(EXTRACT)
════

DC National Guard MAC sharpens skills during annual training
With the backdrop of the Appalachian Mountains, the District of Columbia National Guard's Multi-Agency Augmentation Command conducted annual training at Camp Dawson, West Virginia, August 2-8, to ensure readiness and increase their capabilities to support their mission better. (Photo Credit: Courtesy) VIEW ORIGINAL

CAMP DAWSON, W.Va. – With the backdrop of the Appalachian Mountains, the District of Columbia National Guard's Multi-Agency Augmentation Command conducted annual training Aug. 2-8.

The MAC provides trained personnel to support the D.C. Joint Force Headquarters, D.C. Homeland Security and Emergency Management Agency, the National Guard Joint Operations Center, National Guard Bureau – Legislative Liaison, the Joint Force Headquarters National Capital Region, the White House Military Officer, and other Federal and District mission partners.

════

(RECORDED DATA)
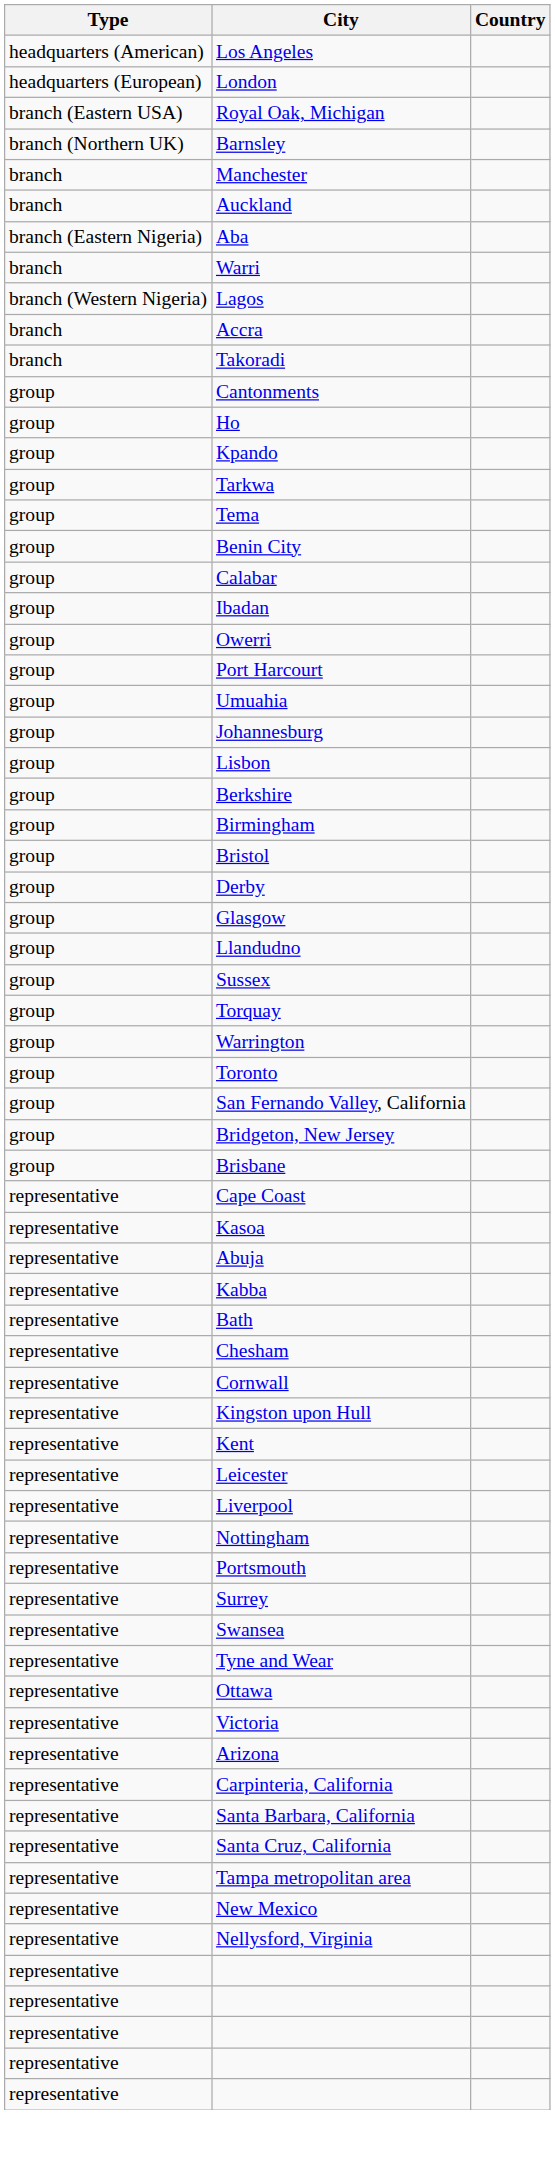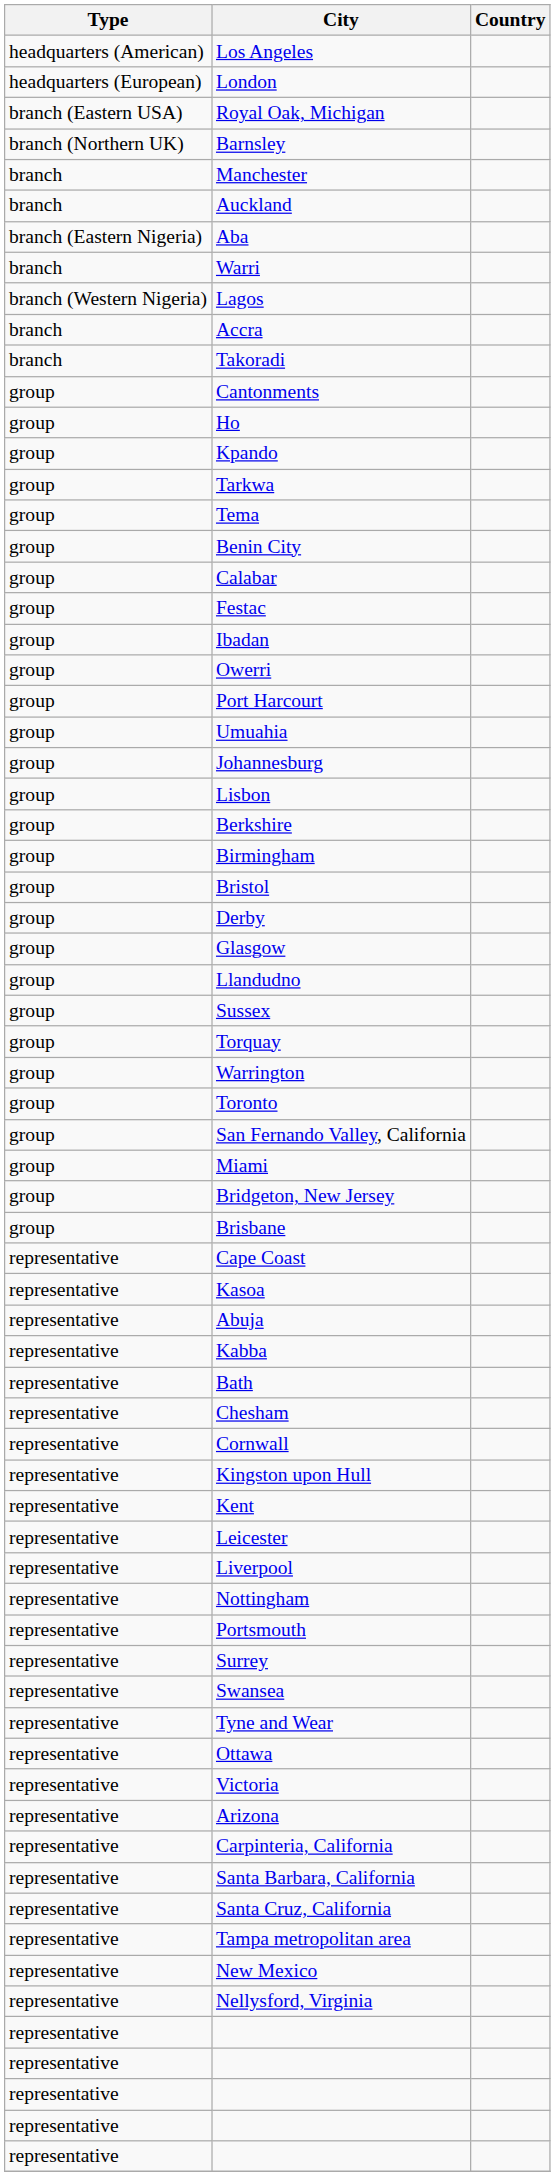+ row: group | Festac
+ row: group | Miami
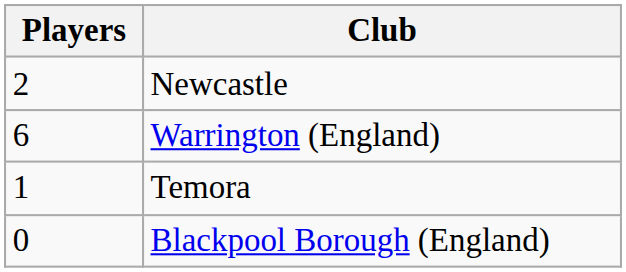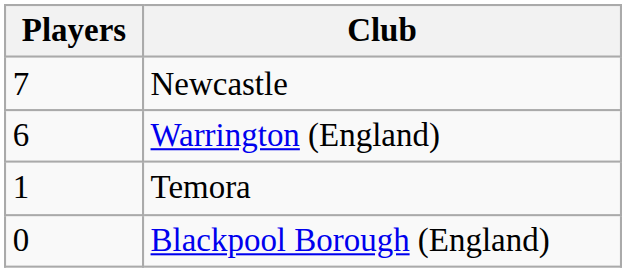Newcastle | Players: 2 -> 7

════

(WHAT THE EXERCISE ASKS) From the article on the Multi-Agency Augmentation Command's annual training, extract verbatim the passage starting with "CAMP DAWSON, W.Va." and going on through "training Aug. 2-8.".

(THE COMPLETED TASK)
CAMP DAWSON, W.Va. – With the backdrop of the Appalachian Mountains, the District of Columbia National Guard's Multi-Agency Augmentation Command conducted annual training Aug. 2-8.